Description (incidence and severity):
The thalidomide group did show an increase in the number of fetuses exhibiting major malformations of a type associated with treatment of this kind and indicating the sensitivity of the strain to a known teratogen.

Effect levels (fetuses)

open allclose all
Key result
Dose descriptor:
NOAEL
Remarks:
developmental toxicity
Effect level:
30 mg/kg bw/day
Based on:
test mat.
Sex:
male/female
Basis for effect level:
other: No adverse findings at this dose level observed.
Key result
Dose descriptor:
LOAEL
Remarks:
developmental toxicity
Effect level:
60 mg/kg bw/day
Based on:
test mat.
Sex:
male/female
Basis for effect level:
fetal/pup body weight changes
external malformations
skeletal malformations
visceral malformations
other: increased incidences of malformations (anophthalmia and microphthalmia, hydrocephalus and ossification effects) and supernumerary ribs

Fetal abnormalities

Key result
Abnormalities:
effects observed, treatment-related
Localisation:
external: eye
skeletal: supernumerary rib
visceral/soft tissue: urinary
visceral/soft tissue: eye
Description (incidence and severity):
Reduced fetal weight, increased incidences of malformations (anophthalmia and microphthalmia, hydrocephalus and ossification effects) and supernumerary ribs observed at 60 mg/kg bw/day.

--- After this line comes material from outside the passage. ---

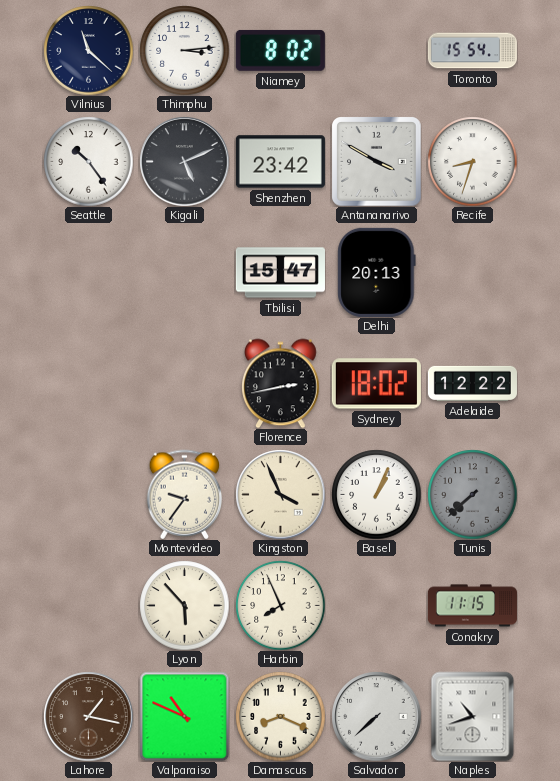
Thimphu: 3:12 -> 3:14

Overall developmental toxicity

Key result
Developmental effects observed:
yes
Lowest effective dose / conc.:
60 mg/kg bw/day
Treatment related:
yes
Relation to maternal toxicity:
developmental effects occurring together with maternal toxicity effects, but not as a secondary non-specific consequence of maternal toxicity effects
Dose response relationship:
yes
Relevant for humans:
not specified

Applicant's summary and conclusion

Conclusions:
The current study was not performed under GLP conditions and conformed to no existing guideline. However, similarities to OECD guideline 414 (adopted 1981 and 2018) exist with some restrictions, especially methodological limitations such as missing examination of anogenital distance of fetuses, and blood sampling for analysis of thyroid hormones T4, T3 and TSH. Nevertheless, the study can serve as key study. Based on the obtained results, a maternal systemic NOAEL of 15 mg/kg bw/day and a developmental NOAEL of 30 mg/kg bw/day was derived in this study.